Anonymous 0 Comments

To me it is because we know how things react with eachother. Computers and calculations are kind of linear. But the fact that there are so many combinations of this reaction happening in nature, we can’t really define what is happening on a let’s say quantum level.

Anonymous 0 Comments

**”All models are wrong, some are useful”**

This is a famous saying in mathematical modeling, the field of science that uses math to mimic natural processes and predict outcomes. Often, we play around with models enough that they are actually quite reliable at predicting real-world outcomes. They are almost always oversimplified, missing components that exist in the real world, etc, but they are *good enough*.

It’s worth noting that the more stochastic/random the system is, the more complicated the models often need to become in order to be reliable. This happens in weather/climate models. It can take days to run simulations on super computers because there is so much data and so many calculations, and so many interactions between variables to account for. But in more simplified/controlled systems, it might be possible to use quite minimal math to model what is happening.

Anonymous 0 Comments

The language of the universe as it exists is spoken through math. Think of it as the foundation and structural integrity of your house. Now how we decorate the house is up to all of us that would be emotions and such.

Anonymous 0 Comments

We base them on the assumptions made about what we are modeling so if we’re modeling cellular division we base it off the math of one becoming two and two becoming 4 and so on. It gets more complicated but that’s the gist of it is that we just write the assumptions science is wanting to test in math form and they can extrapolate into models of the physical reality.

Anonymous 0 Comments

Experimental and modeler in physics here.

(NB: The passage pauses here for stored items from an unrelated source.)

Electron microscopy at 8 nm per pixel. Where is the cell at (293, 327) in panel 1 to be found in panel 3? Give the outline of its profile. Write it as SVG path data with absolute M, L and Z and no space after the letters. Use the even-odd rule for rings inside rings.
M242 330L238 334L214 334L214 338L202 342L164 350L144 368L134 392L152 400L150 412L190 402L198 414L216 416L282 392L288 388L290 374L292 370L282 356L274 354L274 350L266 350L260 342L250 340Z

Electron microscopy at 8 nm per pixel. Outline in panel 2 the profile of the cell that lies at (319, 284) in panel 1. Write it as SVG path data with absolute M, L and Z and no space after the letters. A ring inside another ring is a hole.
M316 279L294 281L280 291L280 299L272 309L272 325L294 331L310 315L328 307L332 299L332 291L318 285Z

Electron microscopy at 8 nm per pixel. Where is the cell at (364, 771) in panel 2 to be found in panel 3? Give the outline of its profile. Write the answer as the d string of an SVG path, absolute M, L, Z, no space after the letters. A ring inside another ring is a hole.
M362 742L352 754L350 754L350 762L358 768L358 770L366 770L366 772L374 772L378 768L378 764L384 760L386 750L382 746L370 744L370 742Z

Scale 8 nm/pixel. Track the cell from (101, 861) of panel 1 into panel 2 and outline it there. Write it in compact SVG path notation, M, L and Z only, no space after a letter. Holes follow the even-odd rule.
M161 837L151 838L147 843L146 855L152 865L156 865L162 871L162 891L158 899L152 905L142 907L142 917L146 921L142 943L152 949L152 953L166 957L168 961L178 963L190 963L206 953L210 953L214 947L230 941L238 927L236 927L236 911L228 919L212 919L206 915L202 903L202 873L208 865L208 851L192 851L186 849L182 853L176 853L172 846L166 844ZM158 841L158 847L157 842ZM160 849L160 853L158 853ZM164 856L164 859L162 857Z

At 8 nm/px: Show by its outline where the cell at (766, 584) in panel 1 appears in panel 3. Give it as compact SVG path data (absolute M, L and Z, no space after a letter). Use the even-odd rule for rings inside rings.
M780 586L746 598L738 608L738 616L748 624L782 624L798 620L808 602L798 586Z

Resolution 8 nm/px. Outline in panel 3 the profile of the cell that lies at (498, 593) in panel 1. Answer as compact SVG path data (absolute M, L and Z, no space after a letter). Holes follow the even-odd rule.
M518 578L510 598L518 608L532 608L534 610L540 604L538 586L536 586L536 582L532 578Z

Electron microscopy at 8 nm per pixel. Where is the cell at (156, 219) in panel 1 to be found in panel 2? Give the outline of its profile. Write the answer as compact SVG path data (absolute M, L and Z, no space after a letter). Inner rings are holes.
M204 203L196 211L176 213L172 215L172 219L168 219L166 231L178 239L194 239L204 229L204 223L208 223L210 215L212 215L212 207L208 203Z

Fundamentally the reason we can’t do it is because it is too complex.

We can model the motion of TWO particles essentially perfectly. Once you get to three particles or more very small initial conditions can result in massively different final results. This is known as chaos.

When we model systems we run multiple ‘samples’ and look at the average to predict a final results. This takes significant computer ‘power’. We can run millions of samples… but not billions. This because the runs of millions might take a few days. Billions would be tens of years.

Now consider that one cubic centimeter has 10^19 particles….or ten billion billion particles. Such a simulation would take millions of years.

Anonymous 0 Comments

Mathematics abd physics exist to allow us to understand the world we live in. It’s a framework/model. Physic try to explain how things are work. Mathematics is the framework used to define it.